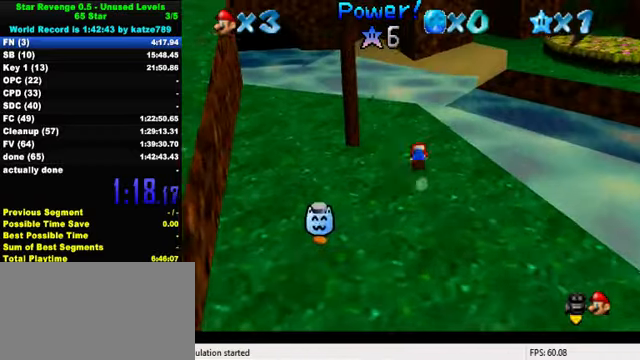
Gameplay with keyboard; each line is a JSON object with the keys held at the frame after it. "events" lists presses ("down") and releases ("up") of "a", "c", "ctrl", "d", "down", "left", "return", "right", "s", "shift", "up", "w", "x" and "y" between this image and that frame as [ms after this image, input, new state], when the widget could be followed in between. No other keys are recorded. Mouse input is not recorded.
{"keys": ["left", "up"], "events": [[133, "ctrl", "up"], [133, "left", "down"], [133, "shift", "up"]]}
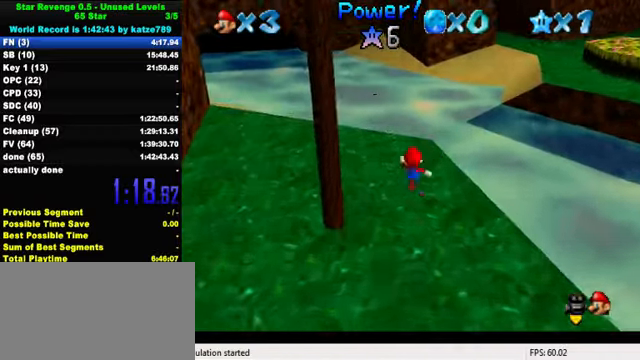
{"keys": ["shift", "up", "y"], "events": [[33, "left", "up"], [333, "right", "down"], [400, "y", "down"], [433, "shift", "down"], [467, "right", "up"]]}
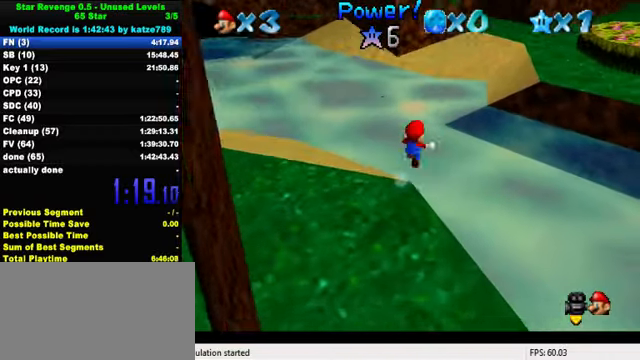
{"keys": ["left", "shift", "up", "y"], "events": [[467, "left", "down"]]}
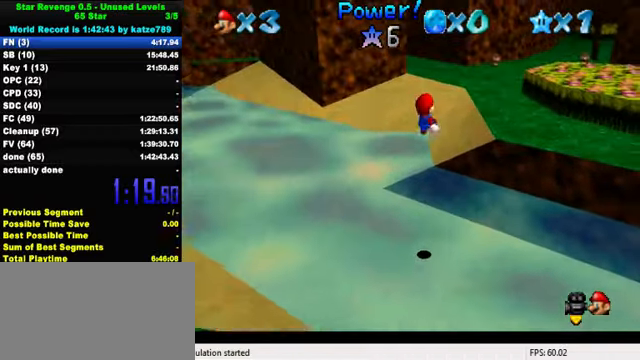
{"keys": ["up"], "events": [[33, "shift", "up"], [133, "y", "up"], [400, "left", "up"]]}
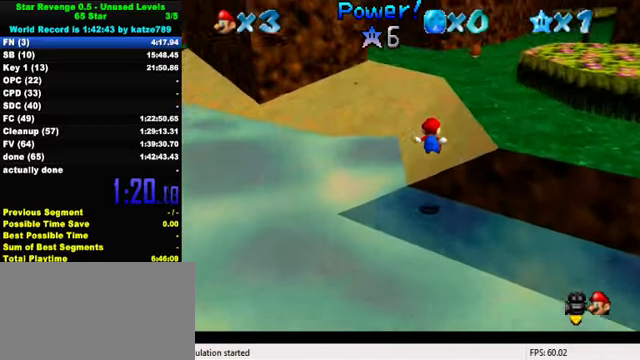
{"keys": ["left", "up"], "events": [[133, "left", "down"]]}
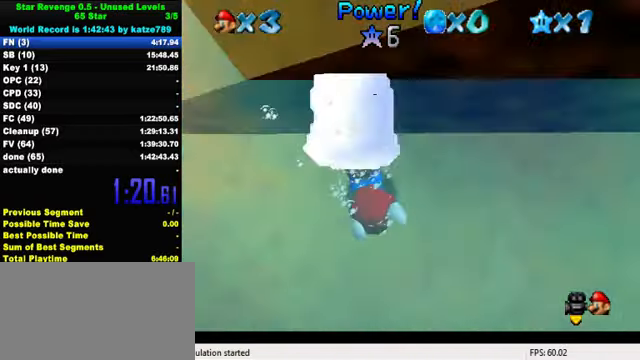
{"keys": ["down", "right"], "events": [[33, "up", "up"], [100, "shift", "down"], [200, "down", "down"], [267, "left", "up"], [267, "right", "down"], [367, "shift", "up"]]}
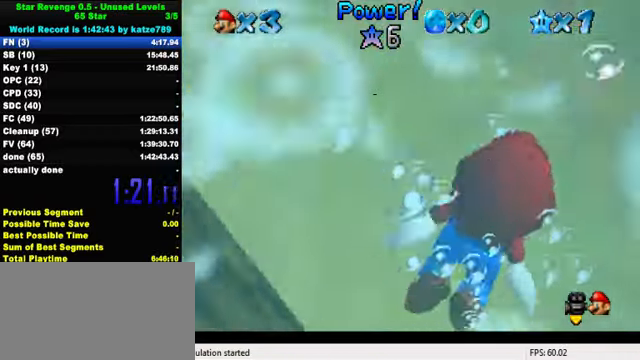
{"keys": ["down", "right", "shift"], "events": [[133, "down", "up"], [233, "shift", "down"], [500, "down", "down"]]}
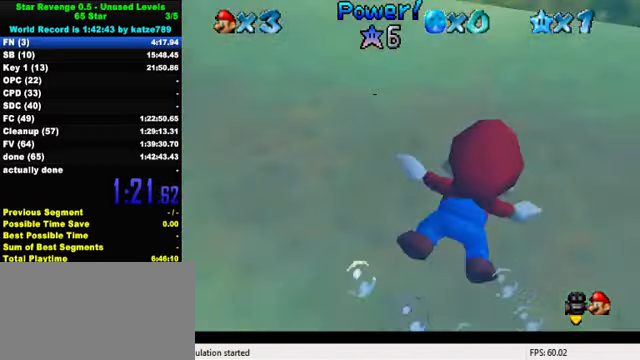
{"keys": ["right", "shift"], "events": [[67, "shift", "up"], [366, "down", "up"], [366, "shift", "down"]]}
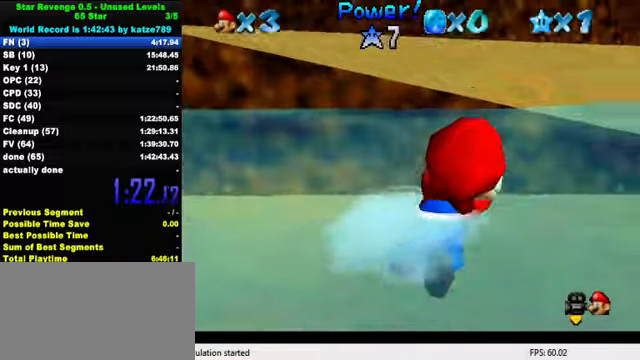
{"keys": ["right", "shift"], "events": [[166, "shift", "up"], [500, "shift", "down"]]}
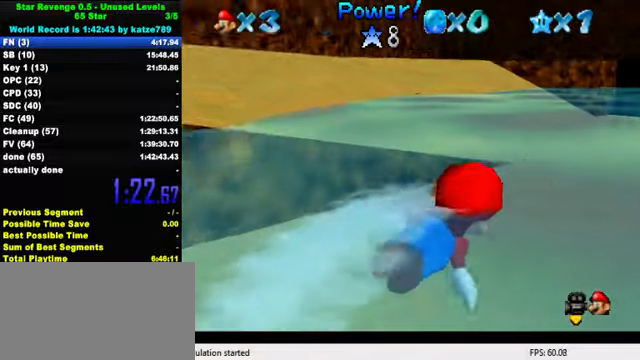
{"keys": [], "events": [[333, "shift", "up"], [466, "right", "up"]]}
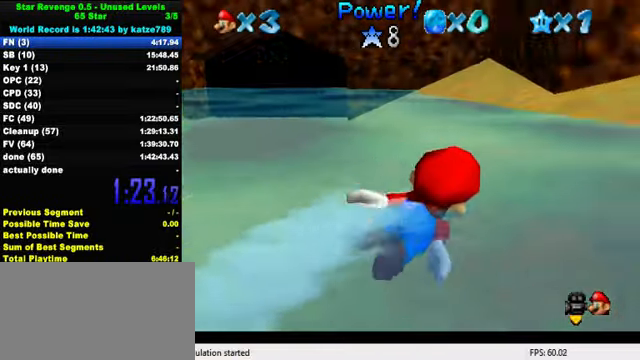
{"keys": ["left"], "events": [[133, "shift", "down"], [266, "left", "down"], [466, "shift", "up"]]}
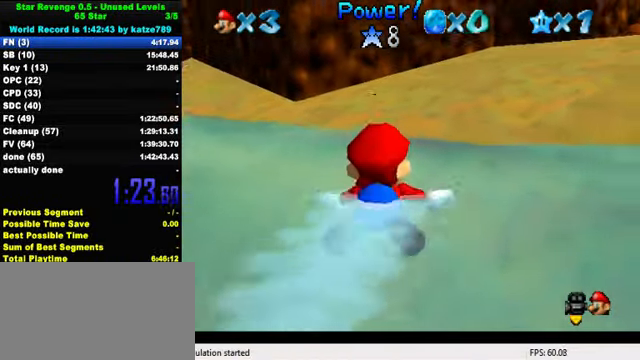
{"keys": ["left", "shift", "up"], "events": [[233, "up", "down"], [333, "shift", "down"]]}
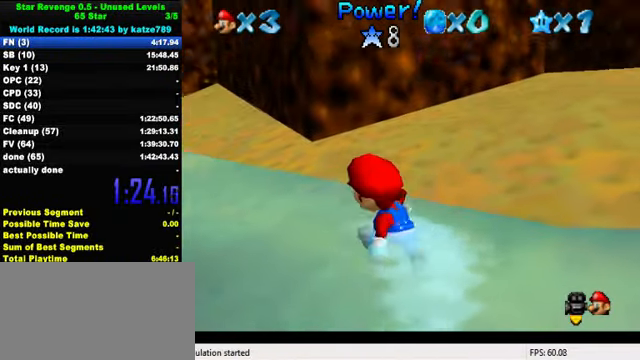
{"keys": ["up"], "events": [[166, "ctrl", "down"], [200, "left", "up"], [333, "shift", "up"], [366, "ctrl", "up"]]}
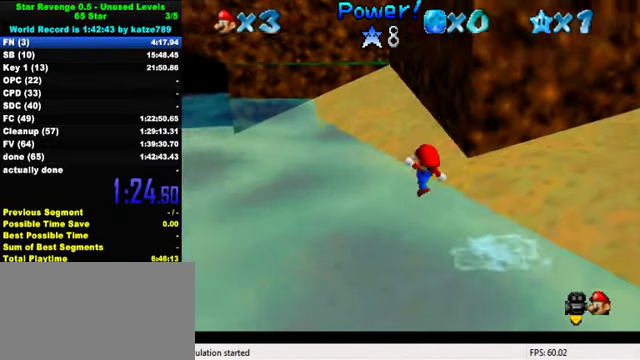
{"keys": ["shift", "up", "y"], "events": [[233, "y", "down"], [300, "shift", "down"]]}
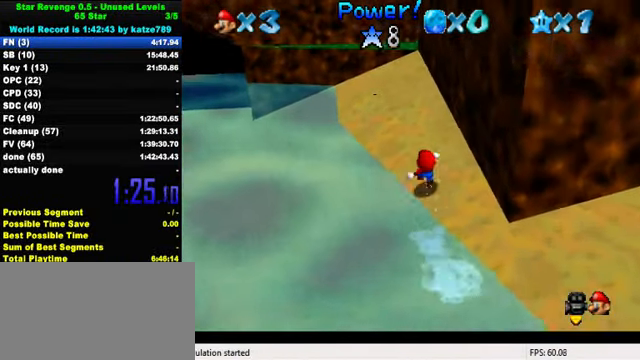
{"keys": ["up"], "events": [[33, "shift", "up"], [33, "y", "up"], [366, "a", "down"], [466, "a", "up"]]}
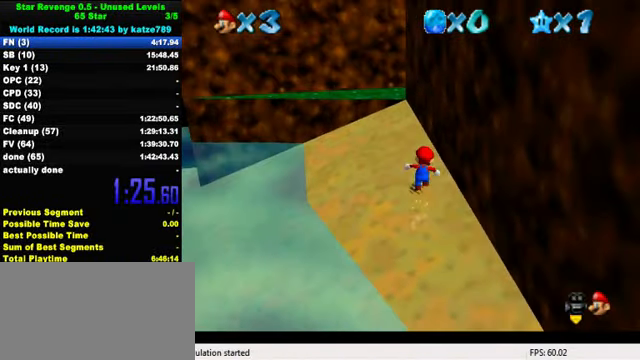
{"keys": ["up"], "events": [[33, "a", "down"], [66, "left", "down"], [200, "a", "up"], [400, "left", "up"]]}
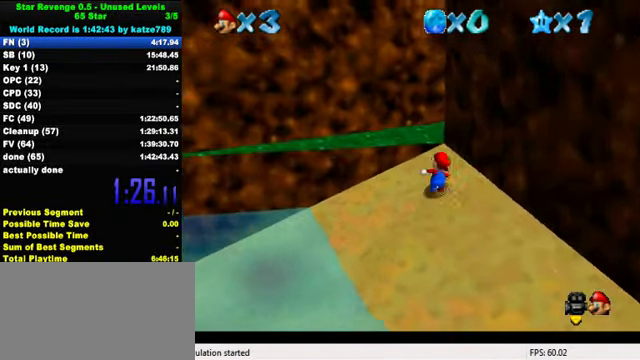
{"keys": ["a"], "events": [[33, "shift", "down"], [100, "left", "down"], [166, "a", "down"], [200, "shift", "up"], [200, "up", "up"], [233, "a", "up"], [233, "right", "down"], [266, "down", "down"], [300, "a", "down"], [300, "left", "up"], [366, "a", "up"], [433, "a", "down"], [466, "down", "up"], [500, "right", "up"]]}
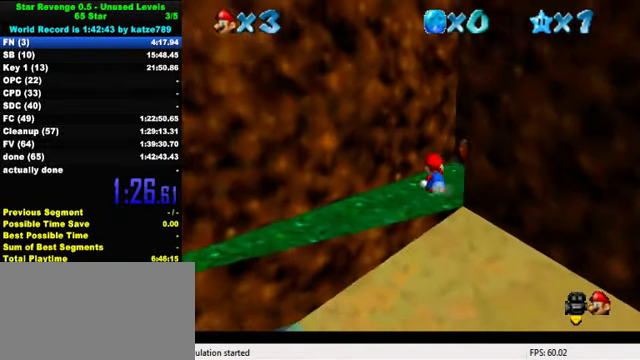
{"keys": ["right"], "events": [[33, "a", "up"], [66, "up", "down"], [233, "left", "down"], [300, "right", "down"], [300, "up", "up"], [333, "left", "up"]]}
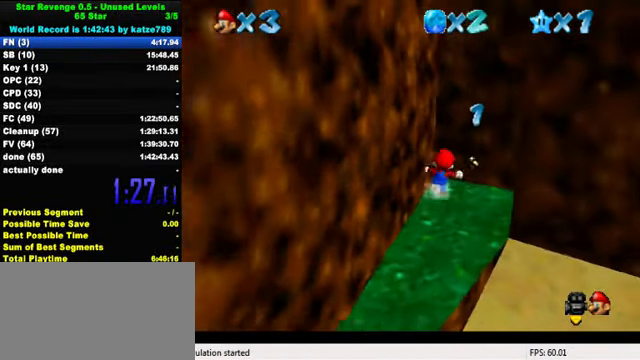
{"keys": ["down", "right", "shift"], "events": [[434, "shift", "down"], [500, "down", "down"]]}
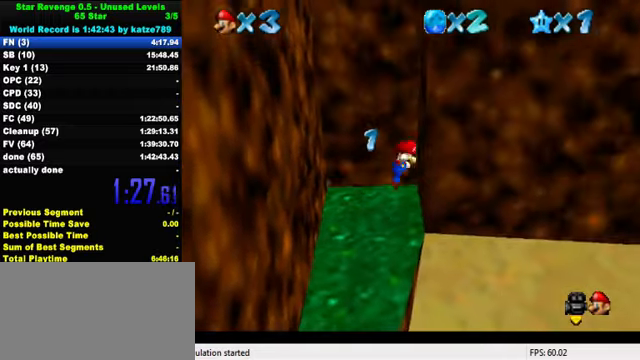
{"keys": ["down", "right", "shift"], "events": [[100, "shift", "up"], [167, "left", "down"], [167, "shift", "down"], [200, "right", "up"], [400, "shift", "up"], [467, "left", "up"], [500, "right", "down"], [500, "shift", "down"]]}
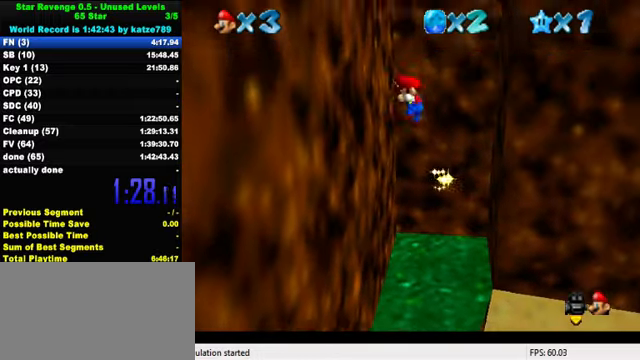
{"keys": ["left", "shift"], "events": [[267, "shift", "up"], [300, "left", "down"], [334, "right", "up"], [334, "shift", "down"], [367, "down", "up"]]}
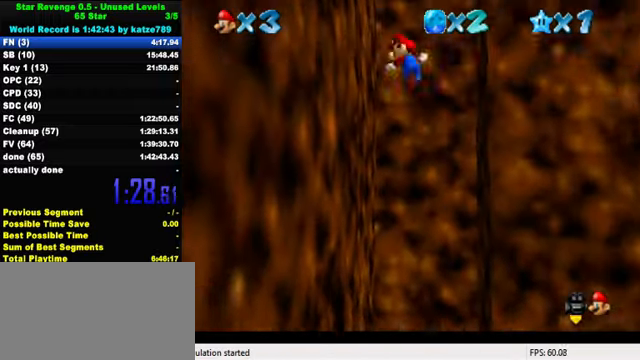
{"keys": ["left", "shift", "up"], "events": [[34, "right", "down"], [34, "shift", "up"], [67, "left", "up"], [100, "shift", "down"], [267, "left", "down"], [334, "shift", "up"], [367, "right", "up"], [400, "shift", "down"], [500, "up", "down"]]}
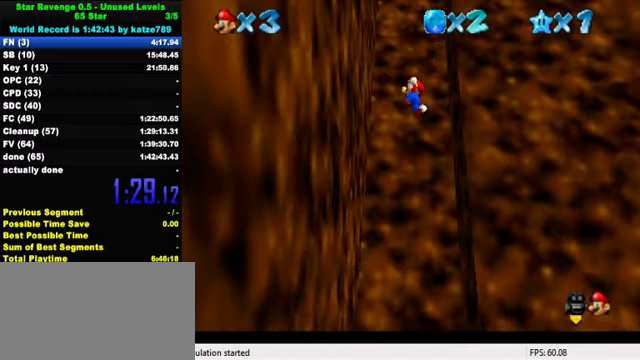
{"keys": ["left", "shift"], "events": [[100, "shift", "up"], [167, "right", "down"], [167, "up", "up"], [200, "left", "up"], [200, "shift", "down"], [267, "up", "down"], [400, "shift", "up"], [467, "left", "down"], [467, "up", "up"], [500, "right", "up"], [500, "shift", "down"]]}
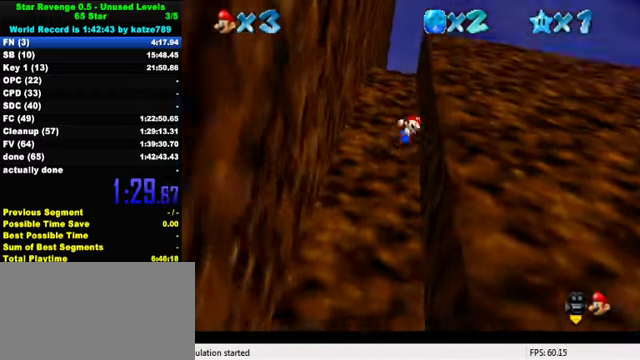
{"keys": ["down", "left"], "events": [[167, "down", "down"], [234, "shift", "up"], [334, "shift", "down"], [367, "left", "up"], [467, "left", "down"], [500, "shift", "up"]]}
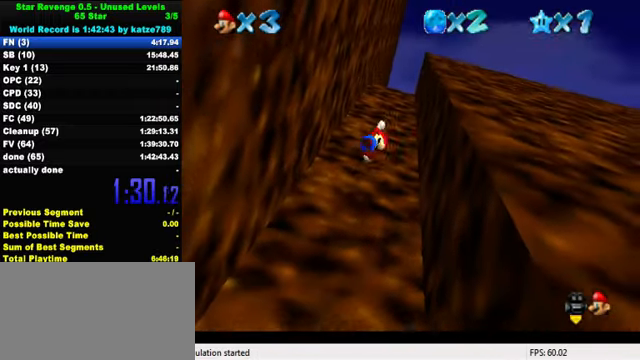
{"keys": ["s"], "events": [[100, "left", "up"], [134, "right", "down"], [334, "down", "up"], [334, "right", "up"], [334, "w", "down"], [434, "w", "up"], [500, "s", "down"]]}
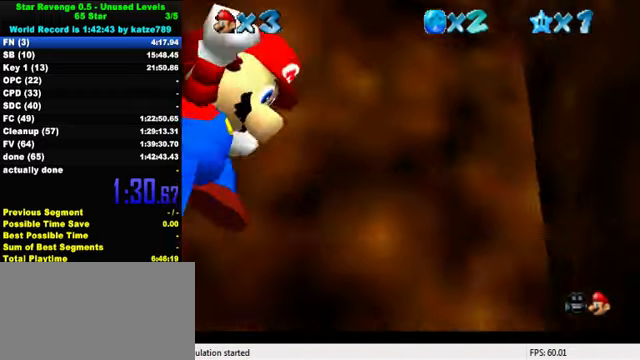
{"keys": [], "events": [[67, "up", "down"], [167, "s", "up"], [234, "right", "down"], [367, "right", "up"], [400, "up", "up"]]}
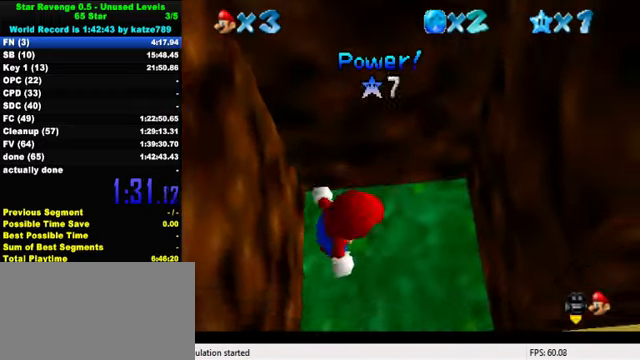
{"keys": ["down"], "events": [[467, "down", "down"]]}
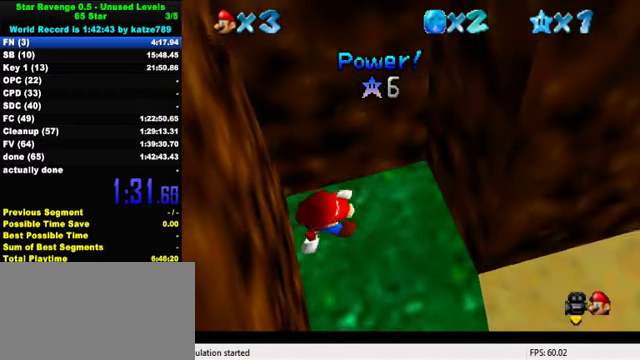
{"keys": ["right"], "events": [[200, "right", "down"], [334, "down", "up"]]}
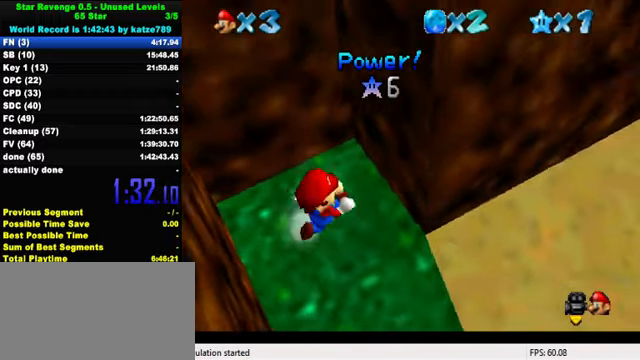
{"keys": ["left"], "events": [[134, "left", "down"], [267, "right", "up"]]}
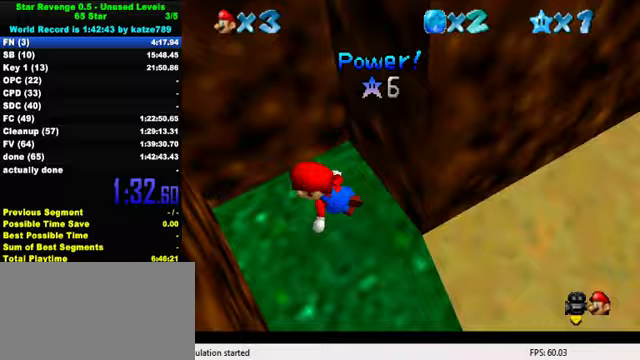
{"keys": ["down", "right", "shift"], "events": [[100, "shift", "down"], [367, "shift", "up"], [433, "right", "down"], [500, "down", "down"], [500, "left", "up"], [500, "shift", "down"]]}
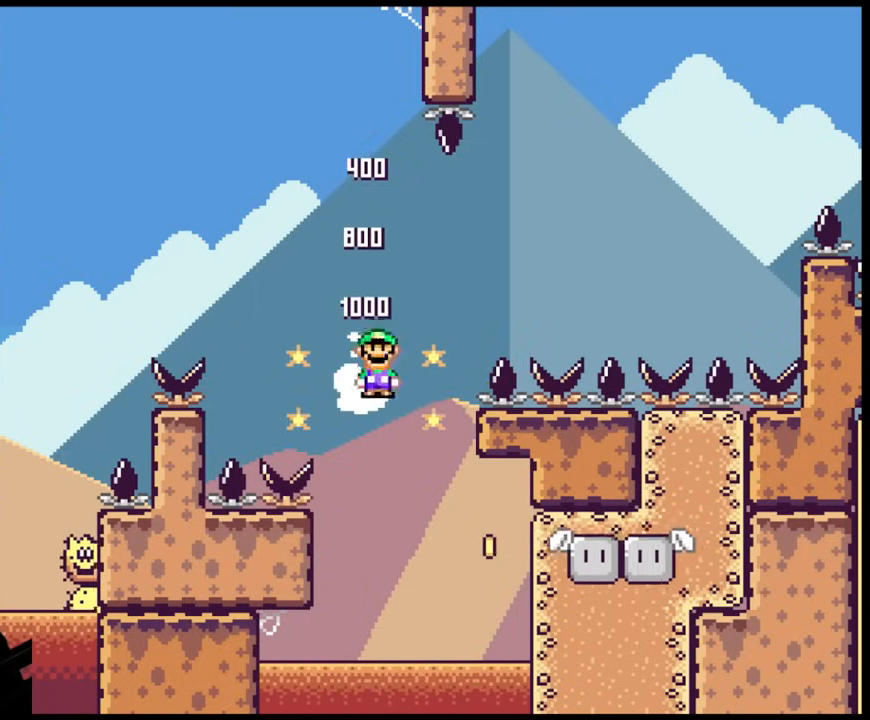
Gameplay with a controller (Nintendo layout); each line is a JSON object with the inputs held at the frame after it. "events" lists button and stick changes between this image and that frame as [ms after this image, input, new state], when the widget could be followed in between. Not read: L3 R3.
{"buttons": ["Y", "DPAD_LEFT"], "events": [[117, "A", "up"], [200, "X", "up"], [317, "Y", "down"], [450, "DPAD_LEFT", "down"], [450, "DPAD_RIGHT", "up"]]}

**Work order**
Among the lines of the preceding data, which ones hold the word "after"? List them.

**Output of the exercise**
Gameplay with keyboard; each line is a JSON object with the keys held at the frame after it. "events" lists presses ("down") and releases ("up") of "a", "c", "ctrl", "d", "down", "left", "return", "right", "s", "shift", "up", "w", "x" and "y" between this image and that frame as [ms after this image, input, new state], when the widget could be followed in between. No other keys are recorded. Mouse input is not recorded.
Gameplay with a controller (Nintendo layout); each line is a JSON object with the inputs held at the frame after it. "events" lists button and stick changes between this image and that frame as [ms after this image, input, new state], when the widget could be followed in between. Not read: L3 R3.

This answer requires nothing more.